Peu importe la source de laquelle émerge le marché noir, il démontre que les particuliers et les entreprises peuvent entreprendre avec succès et en toute sécurité des transactions financières de toute ampleur à l'échelle mondiale sans impliquer directement les gouvernements et les différentes banques centrales.
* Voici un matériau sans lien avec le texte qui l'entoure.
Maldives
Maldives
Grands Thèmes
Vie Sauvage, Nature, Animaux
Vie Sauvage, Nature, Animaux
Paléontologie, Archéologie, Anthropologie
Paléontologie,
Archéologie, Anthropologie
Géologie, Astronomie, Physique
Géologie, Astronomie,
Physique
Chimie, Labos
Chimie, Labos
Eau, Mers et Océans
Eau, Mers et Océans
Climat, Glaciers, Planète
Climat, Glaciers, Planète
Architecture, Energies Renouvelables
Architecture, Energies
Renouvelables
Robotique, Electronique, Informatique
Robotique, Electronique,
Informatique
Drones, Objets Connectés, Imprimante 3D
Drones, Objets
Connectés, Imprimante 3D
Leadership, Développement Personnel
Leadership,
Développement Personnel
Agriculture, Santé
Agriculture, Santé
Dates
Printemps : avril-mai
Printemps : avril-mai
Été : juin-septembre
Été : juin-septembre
Nous pensons donc que plutôt que de continuer à criminaliser le marché noir et de tenter d'arrêter les opérateurs, il est plus opportun d'étudier soigneusement comment il fonctionne et d'utiliser les informations recueillies pour élaborer un cadre de convertibilité des devises dirigé par le secteur privé le mieux adapté qui éliminera la convertibilité triangulaire (à travers n'importe quelle monnaie principale), et permettra la convertibilité des monnaies intra-africaines Un tel programme nécessiterait que les représentants des opérateurs du marché noir et les responsables des principales banques commerciales panafricaines, les banques centrales, l'UA et les CER africaines travaillent ensemble en tant que parties prenantes pour stimuler les échanges intra africains et accélérer la réalisation de la ZLECAf.


 

Introduction

Cette section publie les opinions, points de vue et commentaires du personnel et des membres de l'Association internationale IPD sur un large éventail de questions locales, nationales, régionales et mondiales qui peuvent affecter le développement durable des pays africains, individuellement ou en groupe.